Color has a large effect on the way people perceive the world– objects, nature, and even other people. Designers of all kinds rely on color to ensure that their creation carries a certain aesthetic. Companies utilize color in their branding as an establishing element for their visual identity (Milne & Labrecque, 2012, p. 11). As a design student, color and color theory are crucial in decision making, depending on the intended audience and the purpose.
The Psychology of Color
Although color in general is thought to enhance a consumer's mood or thoughts about a subject, it can also have a negative effect (Kaufman-Scarborough, 2000, p. 467). Different colors are perceived differently, as described in Impact of Colors on The Psychology of Marketing – A Comprehensive Over View. According to the article, violet is typically considered elegant, while yellow, its complement, is cheerful. Magenta is artistic creativity, and orange is both happy and enthusiastic (Singh & Srivastava, 2011, pp. 201-203). Brands that wish to be perceived as natural generally use green as the base color and main graphic element in their advertisements because of the natural feeling it gives the viewer (Visser, Gattol, & van der Helm, 2015, p. 8423). According to Yelena Alpert, “In retail, the color orange is associated with fairness and affordability, which is why you'll find it at stores offering good value, like Home Depot and Payless” (Alpert, n.d., p. 1). Black is associated with negative concepts such as evil and death and prompts people to behave more aggressively towards others (Elliot & Maier, 2014, p. 97). However, black is also often used in high-end packaging, and may therefore be viewed as classier than the brighter and bolder competing products. Diving deeper into color, there are also plus and minus colors. Plus colors are yellow, yellow-red, and red-yellow, and are lively, aspiring, warm, positive. Blue, red-blue, and blue-red are the minus colors, and they are known to portray restless, anxious, and cold feelings (Elliot & Maier, 2014, p. 97).

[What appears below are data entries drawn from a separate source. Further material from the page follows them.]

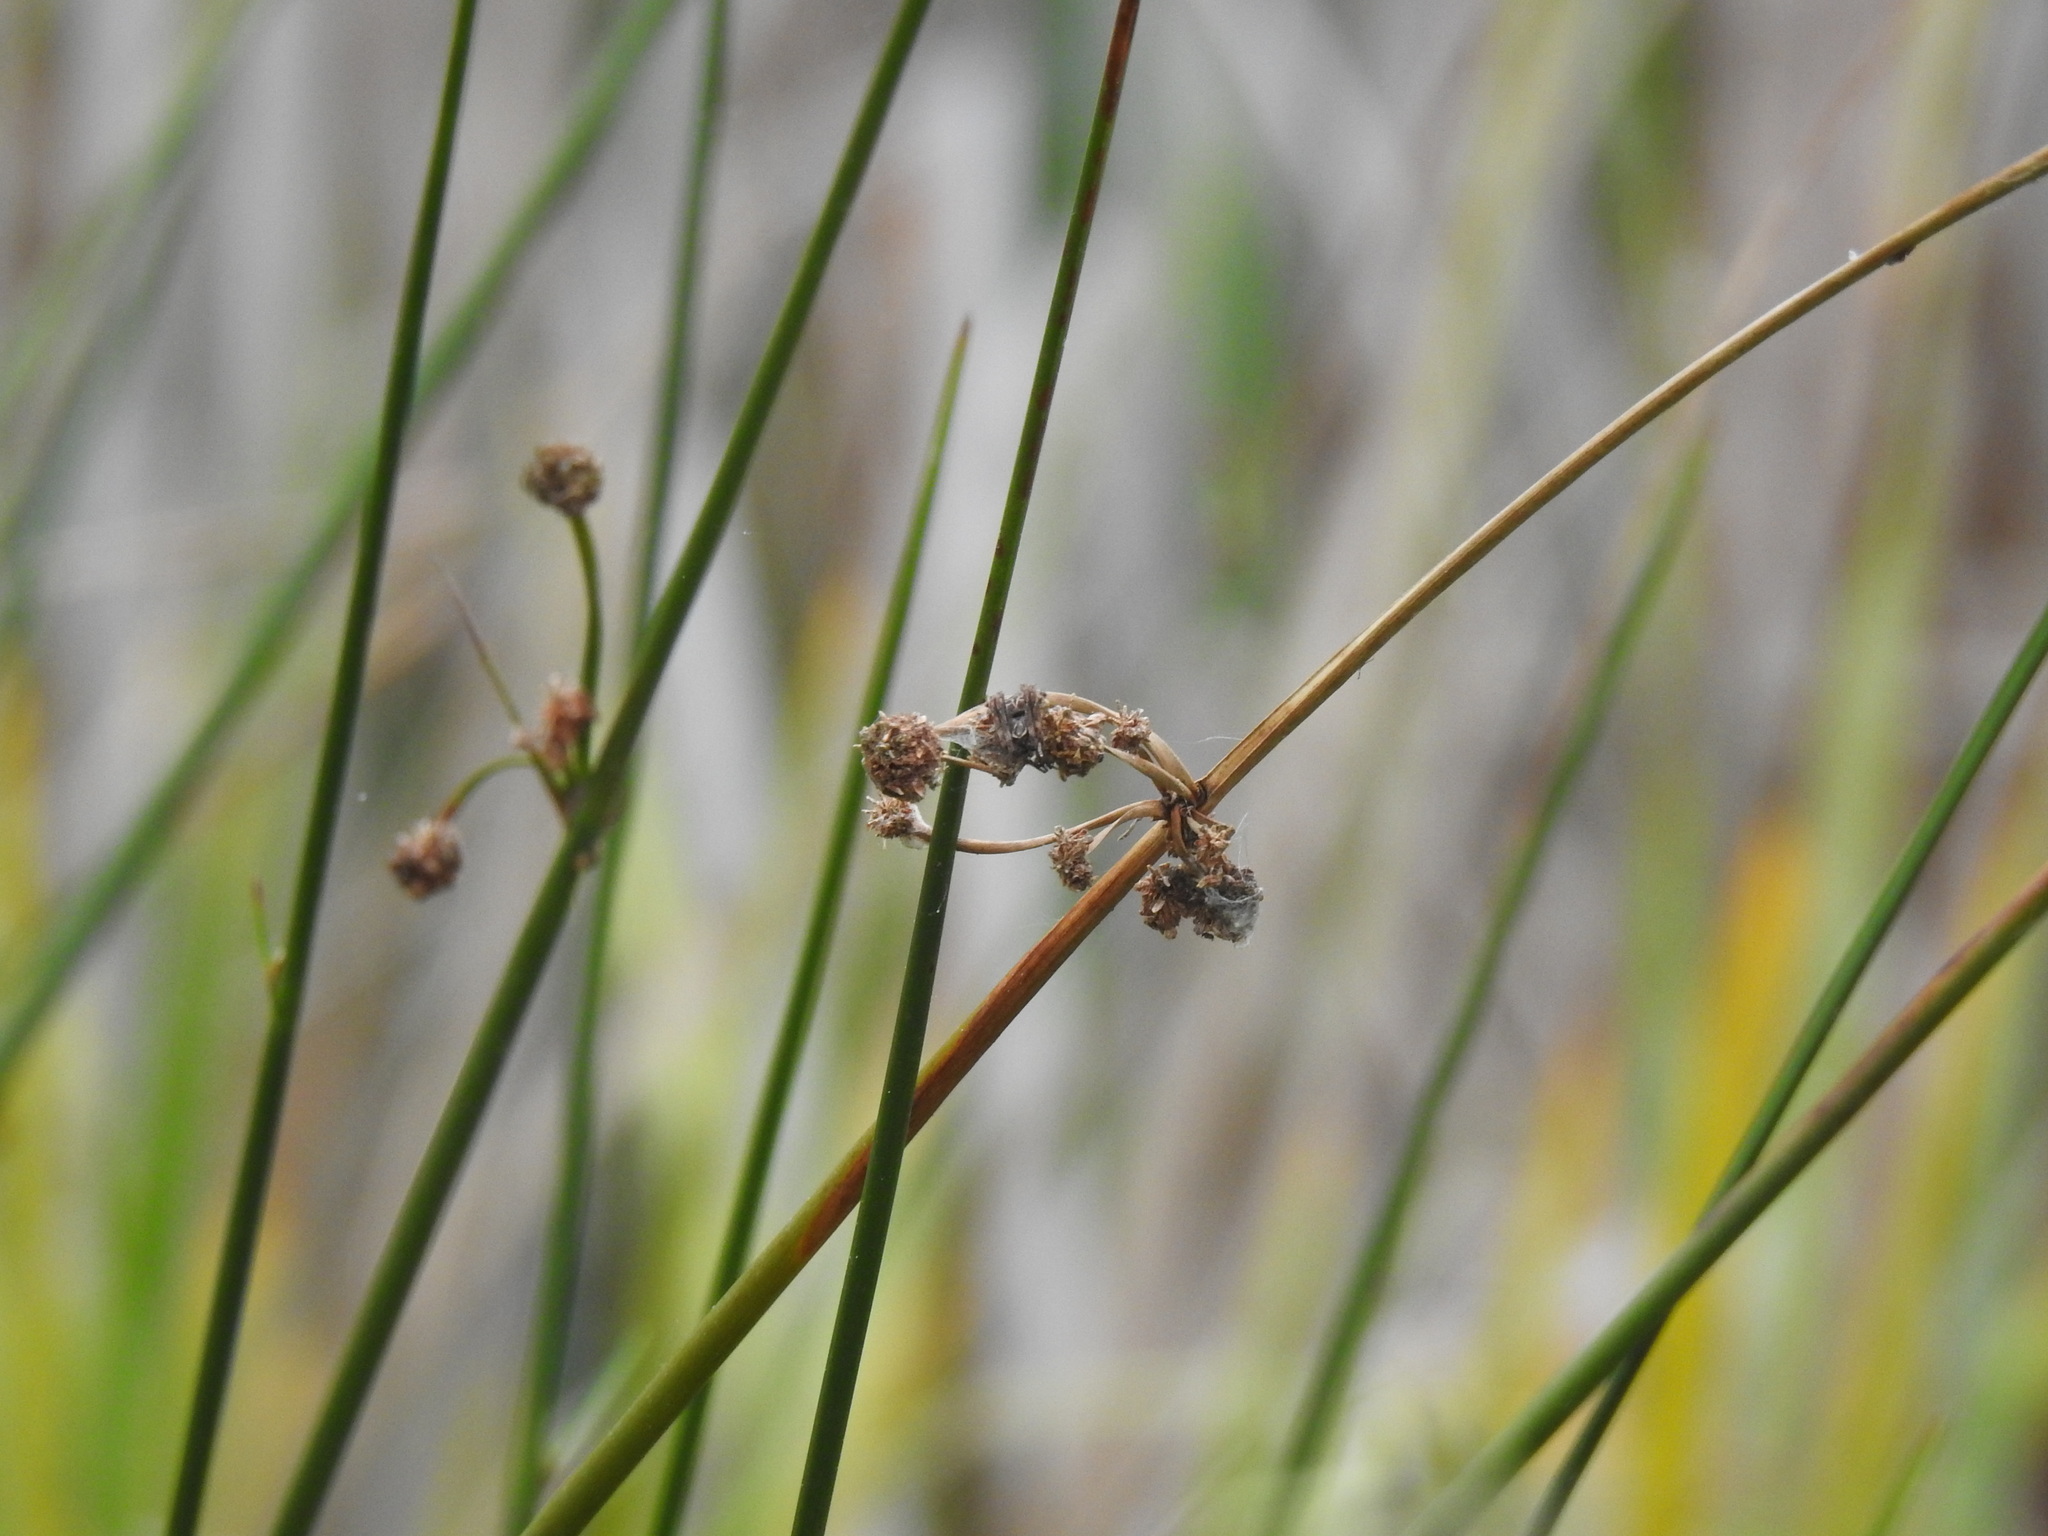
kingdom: Plantae
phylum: Tracheophyta
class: Liliopsida
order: Poales
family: Cyperaceae
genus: Scirpoides
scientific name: Scirpoides holoschoenus
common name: Round-headed club-rush
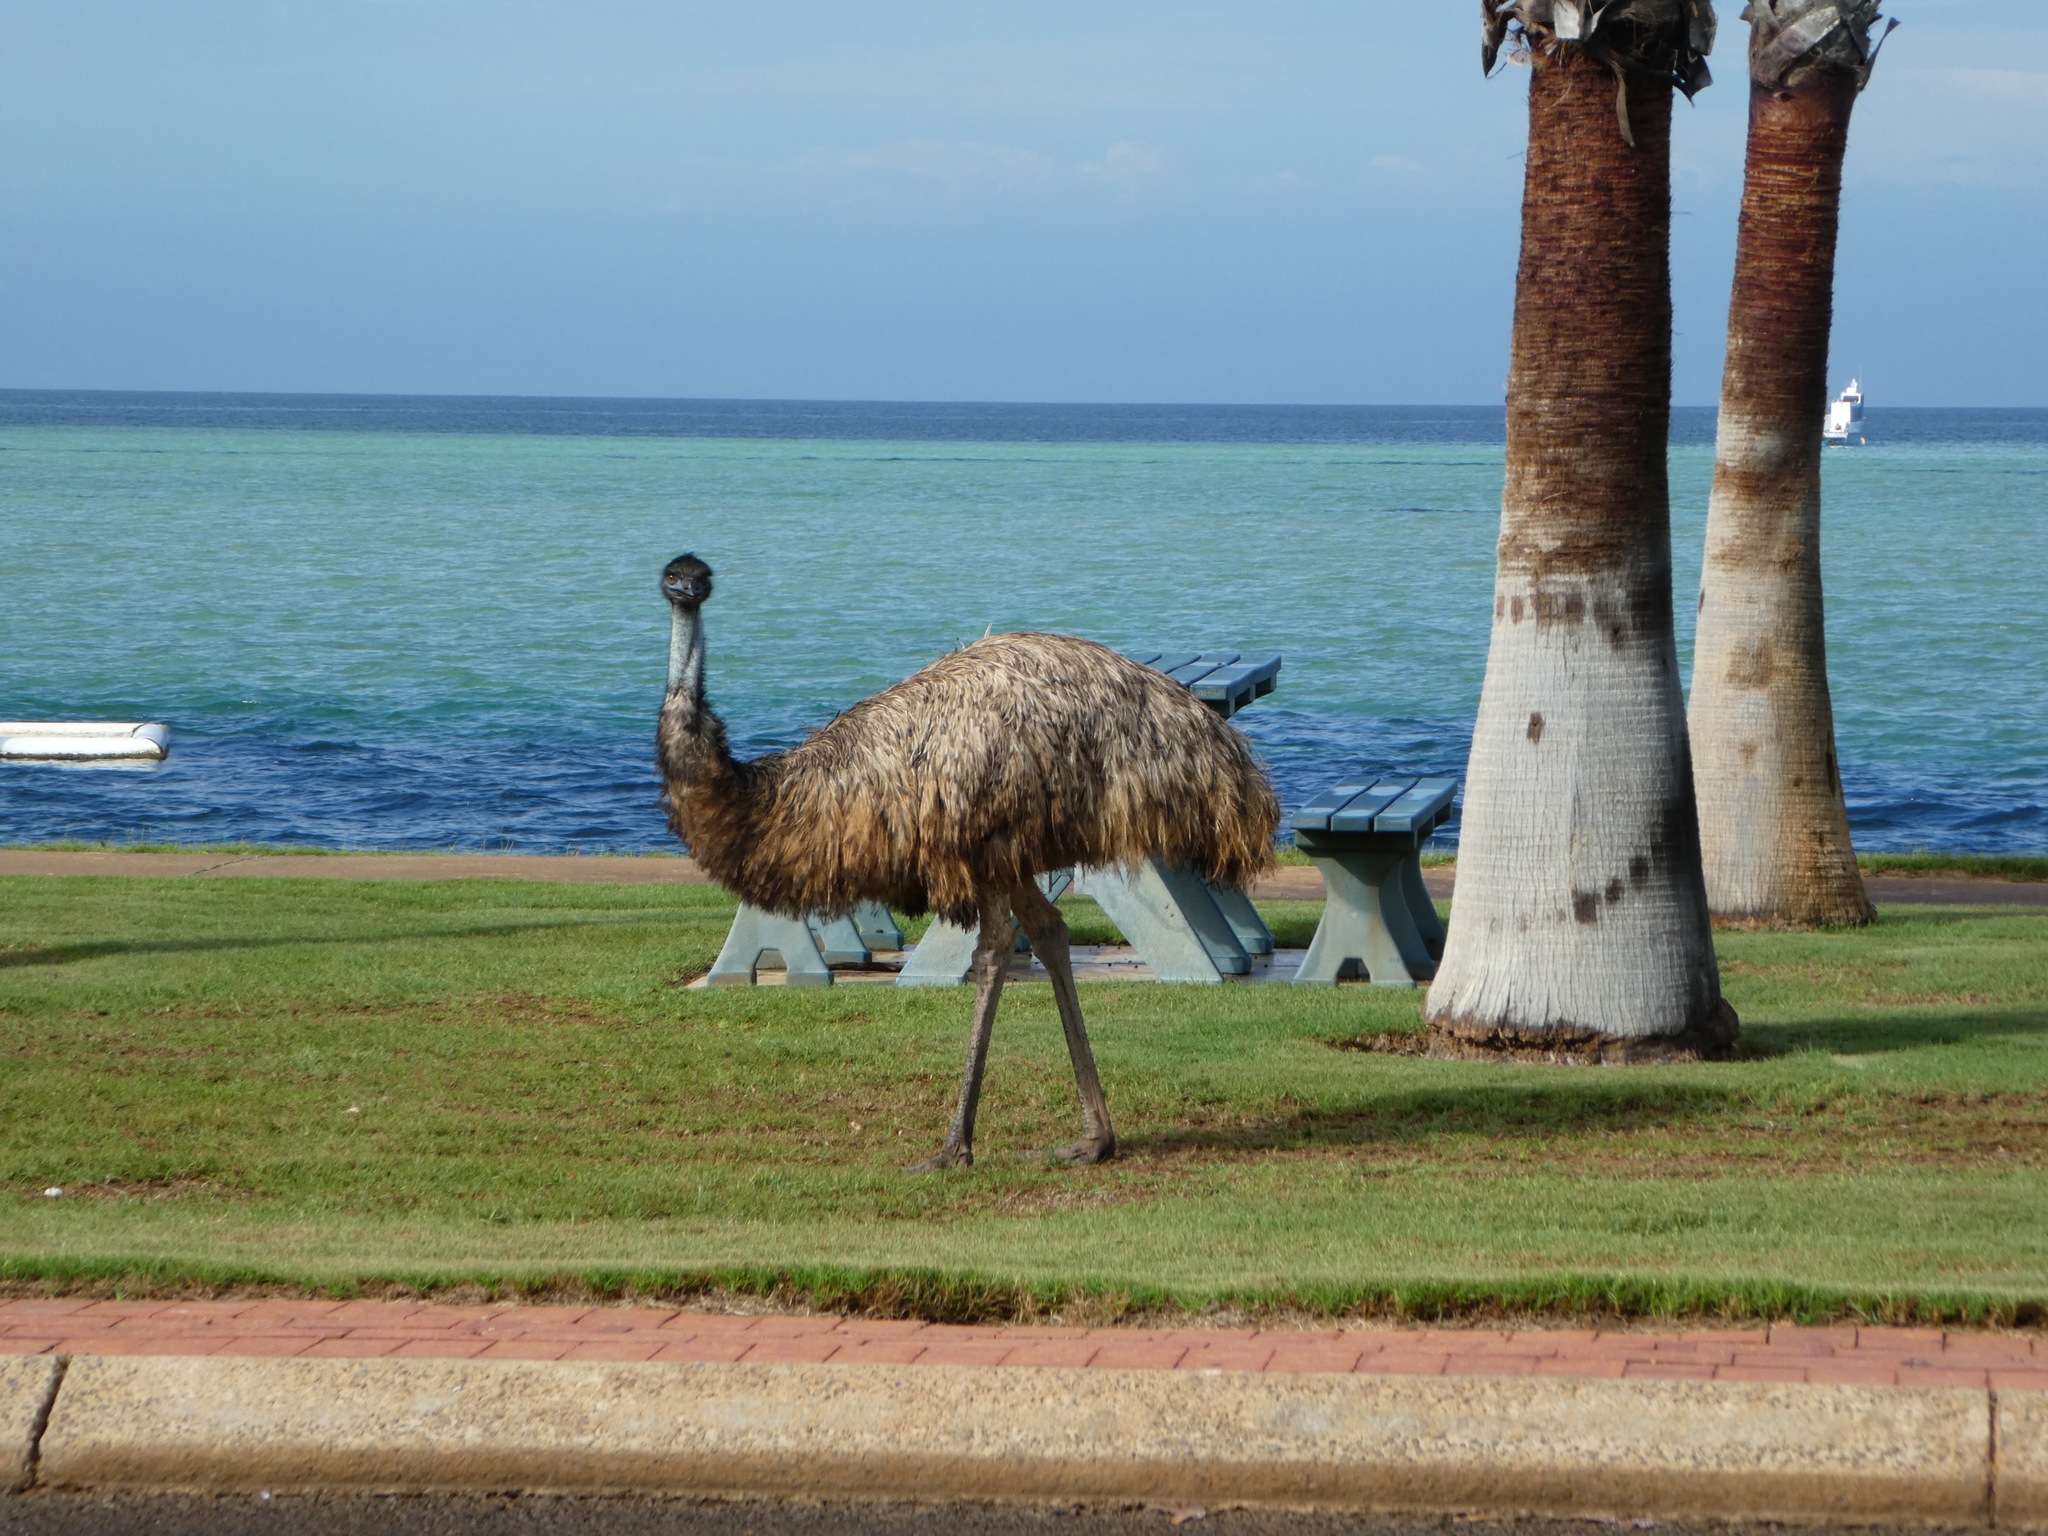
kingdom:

In a study described by Bellizzi and Hite, shoppers actions in stores were observed. The stores were either red or blue. The results were as expected– 39/100 of shoppers in the red store postponed selection, while only 18/100 in the blue store delayed their purchases. In addition, the consumers spent 24 more seconds on average in the blue store. The researchers concluded that the subjects in the blue store “expressed a greater intention to shop, browse, and buy in the simulated store” (Bellizzi & Hite, 1998, p. 347). Another study concluded that most consumers make their purchase decisions in the store instead of at home or online (Mohebbi, 2014, p. 93). This proves how important packaging is in affecting these decisions. On average, more than 60% of people's opinion of an item is based on solely color (Mohebbi, 2014, p. 97).
Color and Sales
It's been established that careful color choices are crucial in the success of sales. Online, color is an important element in the selection of fashion products because it is one of the best products that can be accurately depicted on a digital screen in color (Nitse, Parker, Krumwiede, & Ottoway, 2004, p. 903). Color should be used sparingly, in the most creative way possible. Steven Greenland explains that while color may simplify the purchase decision of a consumer, it becomes “largely redundant” with plain packaging, forcing the designer to be creative in their decisions (Greenland, 2015). The isolation effect is when an item stands out, likely because of its boldness. Products with this effect are more likely to be remembered by a consumer (Ciotti, 2016). Color also plays a role in eating habits. A study found that carrot sticks that were served in McDonald's packaging were more appealing to children, an example of how branding affects perceptions of companies (Elliott, Carruthers Den Hoed, & Conlon, 2013, p. 364).
My proposed research will expand upon previous research by increasing the variety of fields observed. In my studies, I will be observing how color influences consumer purchase decisions in clothing, shoes, appliances, food and furniture.